Diary of a retired parson
Jonathan Copus goes completely batty
There was a commotion in the living room. No, Mrs C and I weren’t fighting over the remote: a jackdaw had fallen down the chimney. It recognised Mrs C as a bird lover and happily allowed her to scoop it up. “Typical estate agent”, it said as it flapped away. “Never mentioned the dodgy floor”.
The next morning the same thing happened again. This time, the bird was just sitting there, looking indignant: “What kept you?” it asked.
After that, Mr and Mrs Jackdaw must have found another des res. Just as well for us: under the Wildlife and Countryside Act we could have been fined £5,000 and/or sent to jail if they had started to nest and we had dislodged our lodgers with a sweep’s brush up their birdie bums.
“Birds and animals have more rights than we do”, I grumped to Mrs C. “Look at the trouble we had with bats in St Peter’s. All that peeing on the pews. The bats as well.”
“They’re all God’s creatures”, she said.
“So am I. So are nasty little germs. Which would you rather have?”
“Give me a moment”, she said.
At St Brynach’s we couldn’t repair the roof without setting up bat hotels for our displaced guests, each with a reception desk and a ding-bell. All right, I made up the bit about the ding-bell. I’m all for respecting native fauna, but it’s a bit of an unequal bargain: we protect them, and as a ‘thank-you’ they give us rabies – and Coronavirus (at least, their Asian cousins do). You have to remove their offerings from the altar before each service and wipe your seat to avoid sticking to it.
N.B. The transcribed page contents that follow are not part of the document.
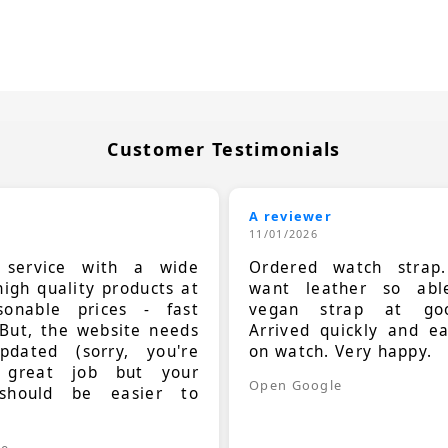
Customer Testimonials
A reviewer
11/01/2026
t service with a wide
Ordered watch strap
high quality products at
want leather so ab
sonable prices - fast
vegan strap at goo
 But, the website needs
Arrived quickly and e
dated (sorry, you're
on watch. Very happy.
 great job but your
Open Google
should be easier to
.
le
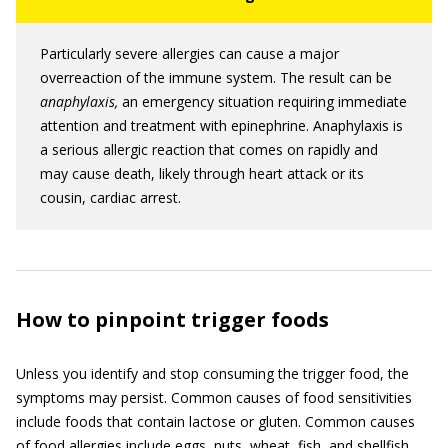
Particularly severe allergies can cause a major
overreaction of the immune system. The result can be
anaphylaxis,
an emergency situation requiring immediate
attention and treatment with epinephrine. Anaphylaxis is
a serious allergic reaction that comes on rapidly and
may cause death, likely through heart attack or its
cousin, cardiac arrest.
How to pinpoint trigger foods
Unless you identify and stop consuming the trigger food, the
symptoms may persist. Common causes of food sensitivities
include foods that contain lactose or gluten. Common causes
of food allergies include eggs, nuts, wheat, fish, and shellfish.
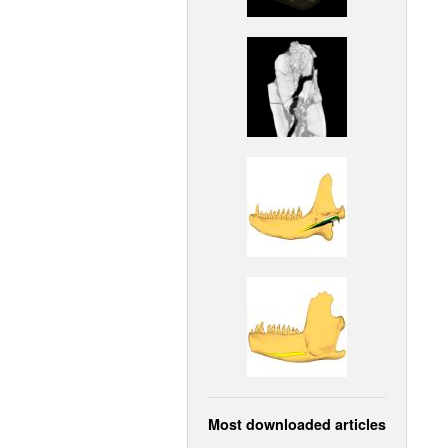
Most downloaded articles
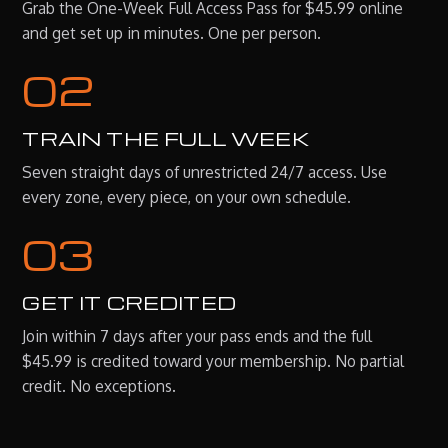
Grab the One-Week Full Access Pass for $45.99 online
and get set up in minutes. One per person.
02
TRAIN THE FULL WEEK
Seven straight days of unrestricted 24/7 access. Use
every zone, every piece, on your own schedule.
03
GET IT CREDITED
Join within 7 days after your pass ends and the full
$45.99 is credited toward your membership. No partial
credit. No exceptions.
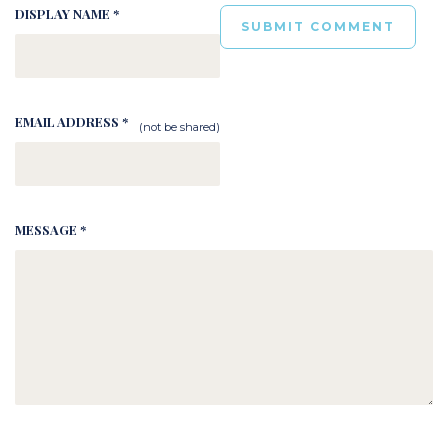
DISPLAY NAME *
EMAIL ADDRESS *
(not be shared)
MESSAGE *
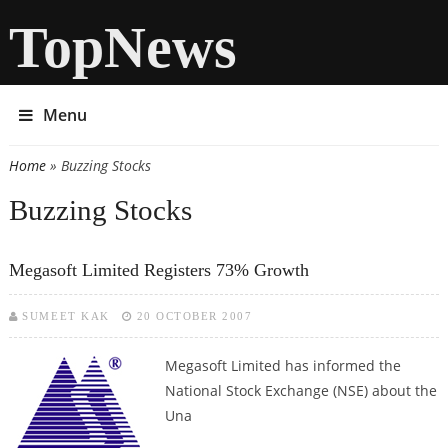
TopNews
Menu
Home
» Buzzing Stocks
You are here
Buzzing Stocks
Megasoft Limited Registers 73% Growth
SUMEET KAK
20 OCTOBER 2007
Megasoft Limited has informed the
National Stock Exchange (NSE) about the
Una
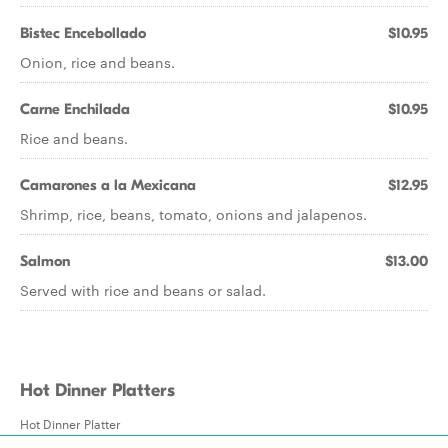
Bistec Encebollado
$10.95
Onion, rice and beans.
Carne Enchilada
$10.95
Rice and beans.
Camarones a la Mexicana
$12.95
Shrimp, rice, beans, tomato, onions and jalapenos.
Salmon
$13.00
Served with rice and beans or salad.
Hot Dinner Platters
Hot Dinner Platter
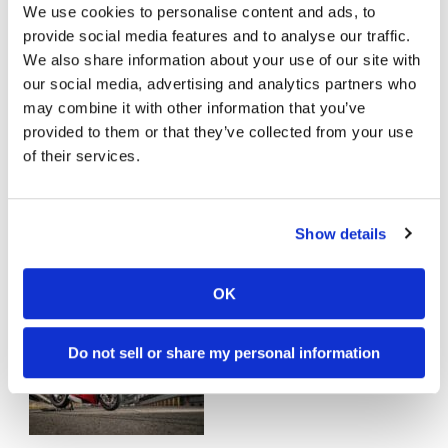
We use cookies to personalise content and ads, to
The Top 10 Street Bikes We Can’t
provide social media features and to analyse our traffic.
Wait to Ride in 2019
We also share information about your use of our site with
Wednesday, December 19, 2018
our social media, advertising and analytics partners who
may combine it with other information that you’ve
provided to them or that they’ve collected from your use
of their services.
Show details
2018 Kawasaki Ninja H2 SX SE |
FIRST TEST
OK
Saturday, April 14, 2018
Do not sell or share my personal information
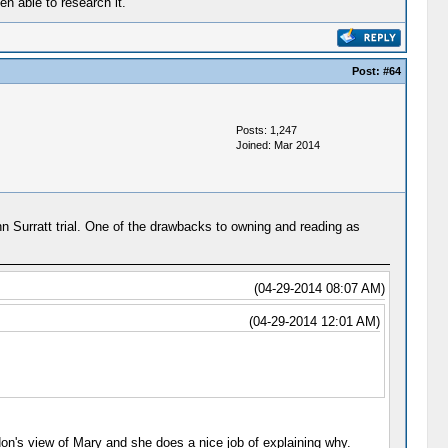
en able to research it.
Post:
#64
Posts: 1,247
Joined: Mar 2014
ohn Surratt trial. One of the drawbacks to owning and reading as
(04-29-2014 08:07 AM)
(04-29-2014 12:01 AM)
don's view of Mary and she does a nice job of explaining why.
In 2015 Sir Christopher Chope MP tried to get churches exempted from the obligation to defer to bats’ whims, and he raised the issue again this year, so far with no sign of success or sympathy. Meanwhile, numbers of our most common bat, Pipstrellus pipistrellus, have grown to over three million throughout the UK and it’s officially classed as of ‘Least Concern’ – the furthest category it can get from ‘endangered’. In any case, surely there is room in God’s wide world for bats and humans to co-exist without despoiling each other’s habitat?
We may have the last laugh, however. As Brother Bat and I grow old and incontinent together, I won’t be the one hanging upside down.